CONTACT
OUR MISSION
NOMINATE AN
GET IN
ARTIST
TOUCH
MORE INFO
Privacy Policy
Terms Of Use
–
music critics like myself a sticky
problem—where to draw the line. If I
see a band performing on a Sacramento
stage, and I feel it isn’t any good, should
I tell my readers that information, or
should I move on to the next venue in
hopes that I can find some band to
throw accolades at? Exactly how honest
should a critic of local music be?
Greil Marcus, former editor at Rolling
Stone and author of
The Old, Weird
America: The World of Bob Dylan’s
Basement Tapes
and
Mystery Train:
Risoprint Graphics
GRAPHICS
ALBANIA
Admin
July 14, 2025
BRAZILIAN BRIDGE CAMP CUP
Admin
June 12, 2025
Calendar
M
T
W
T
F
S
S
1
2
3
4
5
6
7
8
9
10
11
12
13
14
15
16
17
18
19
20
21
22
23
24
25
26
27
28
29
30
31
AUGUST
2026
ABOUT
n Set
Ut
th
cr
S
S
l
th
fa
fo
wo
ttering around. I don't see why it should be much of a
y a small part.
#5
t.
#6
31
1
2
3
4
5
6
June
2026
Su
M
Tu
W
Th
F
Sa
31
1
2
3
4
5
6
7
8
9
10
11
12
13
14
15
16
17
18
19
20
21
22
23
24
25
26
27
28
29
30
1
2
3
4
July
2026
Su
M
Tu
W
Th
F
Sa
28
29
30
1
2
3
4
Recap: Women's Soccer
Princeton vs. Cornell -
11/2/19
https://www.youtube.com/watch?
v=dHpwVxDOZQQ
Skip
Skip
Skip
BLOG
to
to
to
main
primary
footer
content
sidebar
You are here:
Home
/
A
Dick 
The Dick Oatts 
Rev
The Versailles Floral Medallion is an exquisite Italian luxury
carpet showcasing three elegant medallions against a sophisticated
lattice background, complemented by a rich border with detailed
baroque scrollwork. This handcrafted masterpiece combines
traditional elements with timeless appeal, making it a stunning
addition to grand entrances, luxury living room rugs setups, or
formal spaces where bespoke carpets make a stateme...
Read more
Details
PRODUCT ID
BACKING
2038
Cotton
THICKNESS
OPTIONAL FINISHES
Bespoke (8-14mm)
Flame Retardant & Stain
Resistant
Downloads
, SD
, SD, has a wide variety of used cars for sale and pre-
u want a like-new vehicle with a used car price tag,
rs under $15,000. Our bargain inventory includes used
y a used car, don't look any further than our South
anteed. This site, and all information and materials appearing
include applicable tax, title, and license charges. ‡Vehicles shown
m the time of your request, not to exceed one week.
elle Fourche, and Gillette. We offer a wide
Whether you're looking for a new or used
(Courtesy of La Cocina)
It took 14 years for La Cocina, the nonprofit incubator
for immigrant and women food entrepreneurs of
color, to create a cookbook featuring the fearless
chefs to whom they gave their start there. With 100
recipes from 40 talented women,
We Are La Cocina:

▬▬▬▬▬▬▬▬▬▬

_EXERCISE_
Every line above with the word "music" is to be copied out.

_YOUR SOLUTION_
music critics like myself a sticky
should a critic of local music be?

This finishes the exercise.